Stored dataset items
□ □ □ □ □

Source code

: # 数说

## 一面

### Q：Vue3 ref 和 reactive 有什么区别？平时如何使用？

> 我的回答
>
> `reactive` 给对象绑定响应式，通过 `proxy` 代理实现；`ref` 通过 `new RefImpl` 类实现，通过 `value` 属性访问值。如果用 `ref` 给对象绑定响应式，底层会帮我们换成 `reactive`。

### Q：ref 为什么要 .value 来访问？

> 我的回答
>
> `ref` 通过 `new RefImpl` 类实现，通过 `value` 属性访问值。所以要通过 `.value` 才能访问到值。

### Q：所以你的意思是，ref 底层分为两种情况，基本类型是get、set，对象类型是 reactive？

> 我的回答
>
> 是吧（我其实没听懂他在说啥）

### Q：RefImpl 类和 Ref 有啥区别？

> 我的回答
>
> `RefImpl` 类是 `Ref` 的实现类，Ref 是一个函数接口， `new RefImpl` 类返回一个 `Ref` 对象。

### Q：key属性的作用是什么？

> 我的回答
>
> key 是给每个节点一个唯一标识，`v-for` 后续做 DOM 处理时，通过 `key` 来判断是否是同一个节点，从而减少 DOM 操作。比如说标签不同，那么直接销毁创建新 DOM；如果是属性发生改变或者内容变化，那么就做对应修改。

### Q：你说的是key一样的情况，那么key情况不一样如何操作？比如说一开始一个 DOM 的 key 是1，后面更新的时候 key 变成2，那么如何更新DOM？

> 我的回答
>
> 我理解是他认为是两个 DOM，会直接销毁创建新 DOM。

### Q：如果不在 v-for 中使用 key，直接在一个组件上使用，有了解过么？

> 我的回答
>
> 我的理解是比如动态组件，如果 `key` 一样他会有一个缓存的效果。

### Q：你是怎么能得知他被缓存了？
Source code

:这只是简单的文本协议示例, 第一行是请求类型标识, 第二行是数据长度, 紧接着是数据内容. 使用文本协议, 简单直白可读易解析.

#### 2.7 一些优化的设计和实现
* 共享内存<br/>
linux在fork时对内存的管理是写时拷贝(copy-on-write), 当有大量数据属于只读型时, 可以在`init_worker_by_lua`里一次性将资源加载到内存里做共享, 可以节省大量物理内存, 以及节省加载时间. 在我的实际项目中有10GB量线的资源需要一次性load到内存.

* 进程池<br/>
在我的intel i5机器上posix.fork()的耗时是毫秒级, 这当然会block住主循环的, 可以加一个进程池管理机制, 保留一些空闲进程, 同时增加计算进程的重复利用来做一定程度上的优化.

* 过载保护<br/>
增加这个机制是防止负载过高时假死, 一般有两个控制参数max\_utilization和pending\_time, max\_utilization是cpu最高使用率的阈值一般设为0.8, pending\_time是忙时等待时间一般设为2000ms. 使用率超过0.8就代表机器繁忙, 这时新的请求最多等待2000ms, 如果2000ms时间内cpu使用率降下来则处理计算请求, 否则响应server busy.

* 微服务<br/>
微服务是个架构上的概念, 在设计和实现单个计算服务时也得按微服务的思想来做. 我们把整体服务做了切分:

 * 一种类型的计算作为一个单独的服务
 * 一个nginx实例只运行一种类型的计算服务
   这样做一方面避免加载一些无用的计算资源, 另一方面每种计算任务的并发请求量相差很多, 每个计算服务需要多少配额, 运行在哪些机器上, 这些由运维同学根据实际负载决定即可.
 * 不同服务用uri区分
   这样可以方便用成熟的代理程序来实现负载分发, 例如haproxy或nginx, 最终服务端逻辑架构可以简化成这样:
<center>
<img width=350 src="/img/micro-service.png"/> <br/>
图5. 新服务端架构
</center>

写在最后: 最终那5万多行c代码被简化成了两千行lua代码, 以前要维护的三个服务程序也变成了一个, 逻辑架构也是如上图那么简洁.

□ □ □ □ □

Required work: Looking at the records above, count the lines with the word "reactive" in them; reply with the number only.

Written answer: 3